Sytuacja jest co najmniej zabawna.
Nie mogę się oprzeć podaniu państwu o co chodzi, bo to nie tylko żenujące, ale w przypadku HISTORYKA co najmniej dyskwalifikujące...jeżeli nie smieszne.
Dyskusja pod notką inwebscribis.salon24.pl/546838,11-listopada-wielka-akcja-budowa-muzeum-historii-polski. autor czyli Kazimierz Wóycicki , jak się sam przedstawia "historyk, politolog, pracownik Uniwersytetu Warszawskiego”, w odpowiedzi do mnie napisał :
"Rozumiem Panie SZUAN-1 i jak nicku sądząc o chińskim pochodzeniu (...)"
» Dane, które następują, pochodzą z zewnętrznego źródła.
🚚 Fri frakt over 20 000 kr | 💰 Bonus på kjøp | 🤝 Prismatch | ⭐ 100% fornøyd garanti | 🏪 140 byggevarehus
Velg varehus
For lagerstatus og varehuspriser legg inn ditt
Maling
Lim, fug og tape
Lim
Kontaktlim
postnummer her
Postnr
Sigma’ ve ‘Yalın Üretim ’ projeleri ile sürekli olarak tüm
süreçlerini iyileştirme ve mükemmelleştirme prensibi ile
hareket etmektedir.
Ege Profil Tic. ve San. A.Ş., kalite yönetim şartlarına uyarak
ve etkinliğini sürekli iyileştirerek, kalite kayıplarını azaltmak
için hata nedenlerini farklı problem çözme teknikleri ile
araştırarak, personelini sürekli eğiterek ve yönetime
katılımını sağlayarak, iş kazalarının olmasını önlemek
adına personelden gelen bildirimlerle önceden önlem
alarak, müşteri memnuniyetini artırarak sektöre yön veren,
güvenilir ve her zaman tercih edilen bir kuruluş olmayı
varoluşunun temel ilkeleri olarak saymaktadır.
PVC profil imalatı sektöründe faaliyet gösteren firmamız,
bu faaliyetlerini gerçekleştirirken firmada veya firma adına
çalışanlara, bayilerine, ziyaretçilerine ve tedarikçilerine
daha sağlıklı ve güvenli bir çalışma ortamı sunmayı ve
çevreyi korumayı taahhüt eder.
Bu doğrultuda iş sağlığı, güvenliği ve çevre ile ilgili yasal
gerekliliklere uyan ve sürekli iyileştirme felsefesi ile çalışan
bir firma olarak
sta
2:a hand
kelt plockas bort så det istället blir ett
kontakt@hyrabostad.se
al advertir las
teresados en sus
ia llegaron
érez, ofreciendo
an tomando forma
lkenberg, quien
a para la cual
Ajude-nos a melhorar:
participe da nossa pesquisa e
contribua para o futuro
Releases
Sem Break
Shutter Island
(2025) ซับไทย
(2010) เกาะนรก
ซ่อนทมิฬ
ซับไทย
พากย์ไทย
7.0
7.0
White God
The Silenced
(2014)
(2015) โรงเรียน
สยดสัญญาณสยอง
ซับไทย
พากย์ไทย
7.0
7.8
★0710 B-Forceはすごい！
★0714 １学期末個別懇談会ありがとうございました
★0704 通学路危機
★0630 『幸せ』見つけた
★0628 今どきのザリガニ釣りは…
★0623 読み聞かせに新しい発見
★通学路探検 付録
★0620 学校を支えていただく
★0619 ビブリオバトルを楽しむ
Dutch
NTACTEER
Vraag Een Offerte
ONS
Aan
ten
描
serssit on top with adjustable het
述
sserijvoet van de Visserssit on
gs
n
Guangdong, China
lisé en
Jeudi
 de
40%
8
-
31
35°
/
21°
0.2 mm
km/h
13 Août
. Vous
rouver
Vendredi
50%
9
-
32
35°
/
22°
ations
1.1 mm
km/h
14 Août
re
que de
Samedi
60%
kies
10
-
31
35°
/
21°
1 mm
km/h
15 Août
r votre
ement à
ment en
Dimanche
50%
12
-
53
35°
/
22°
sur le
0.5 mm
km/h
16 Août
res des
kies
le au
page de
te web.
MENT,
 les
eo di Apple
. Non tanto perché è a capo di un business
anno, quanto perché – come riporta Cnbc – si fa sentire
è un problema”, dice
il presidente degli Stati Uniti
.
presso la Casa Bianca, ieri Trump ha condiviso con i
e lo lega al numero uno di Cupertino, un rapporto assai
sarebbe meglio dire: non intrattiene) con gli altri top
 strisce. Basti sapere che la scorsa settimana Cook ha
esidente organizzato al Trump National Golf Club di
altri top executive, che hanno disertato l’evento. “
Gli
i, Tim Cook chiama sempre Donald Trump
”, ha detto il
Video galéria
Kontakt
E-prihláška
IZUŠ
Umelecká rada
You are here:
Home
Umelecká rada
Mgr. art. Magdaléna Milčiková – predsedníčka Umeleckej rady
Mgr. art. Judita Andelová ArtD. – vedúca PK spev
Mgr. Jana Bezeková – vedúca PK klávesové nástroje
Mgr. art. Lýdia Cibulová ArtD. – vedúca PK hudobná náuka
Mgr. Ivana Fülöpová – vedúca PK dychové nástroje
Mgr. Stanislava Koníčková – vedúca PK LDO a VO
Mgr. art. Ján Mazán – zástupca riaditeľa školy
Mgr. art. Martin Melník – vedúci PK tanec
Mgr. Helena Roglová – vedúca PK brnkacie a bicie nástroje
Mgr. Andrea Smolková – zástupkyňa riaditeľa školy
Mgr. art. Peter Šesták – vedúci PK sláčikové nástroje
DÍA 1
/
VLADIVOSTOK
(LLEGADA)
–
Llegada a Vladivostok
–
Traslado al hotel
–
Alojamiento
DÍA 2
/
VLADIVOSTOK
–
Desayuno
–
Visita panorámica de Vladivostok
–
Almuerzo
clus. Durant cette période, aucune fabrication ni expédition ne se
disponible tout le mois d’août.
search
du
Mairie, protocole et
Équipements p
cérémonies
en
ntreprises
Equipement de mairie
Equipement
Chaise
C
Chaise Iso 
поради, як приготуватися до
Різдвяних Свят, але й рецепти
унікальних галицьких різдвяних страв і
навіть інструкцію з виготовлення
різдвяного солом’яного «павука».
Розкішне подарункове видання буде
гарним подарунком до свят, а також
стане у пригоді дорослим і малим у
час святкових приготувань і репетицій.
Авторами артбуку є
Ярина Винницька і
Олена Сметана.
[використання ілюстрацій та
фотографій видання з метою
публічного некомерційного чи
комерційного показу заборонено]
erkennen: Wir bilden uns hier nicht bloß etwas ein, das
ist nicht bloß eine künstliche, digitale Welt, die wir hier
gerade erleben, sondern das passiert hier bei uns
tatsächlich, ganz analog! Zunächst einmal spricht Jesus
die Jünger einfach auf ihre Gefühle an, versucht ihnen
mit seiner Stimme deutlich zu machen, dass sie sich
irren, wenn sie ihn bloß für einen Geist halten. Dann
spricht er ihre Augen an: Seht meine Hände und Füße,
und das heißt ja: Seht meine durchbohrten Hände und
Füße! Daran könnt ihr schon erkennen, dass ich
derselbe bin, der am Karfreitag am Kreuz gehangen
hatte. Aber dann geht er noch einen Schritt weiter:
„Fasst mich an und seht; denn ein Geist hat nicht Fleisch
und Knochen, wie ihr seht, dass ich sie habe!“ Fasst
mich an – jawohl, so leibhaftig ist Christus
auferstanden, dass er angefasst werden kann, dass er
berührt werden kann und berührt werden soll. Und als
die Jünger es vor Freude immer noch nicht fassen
Fakt. Niepodważalny i zawarty w każdym podręczniku historii szkoły średniej (co najmniej) . Szuanie, Wandea, Rewolucja Francuska - to wszystko było w Chinach. Dawno, dawno temu, za siedmioma górami i siedmioma rzekami...
Bomba, jak takich mamy historyków, to nic dziwnego, że historia jest wycofana ze szkół – jeszcze ktoś by im naubliżał od „autorytetów” i będzie wstyd !
Szanowny Panie Historyku, Politologu Kazimierzu Wóycicki – na Prezydęta !!!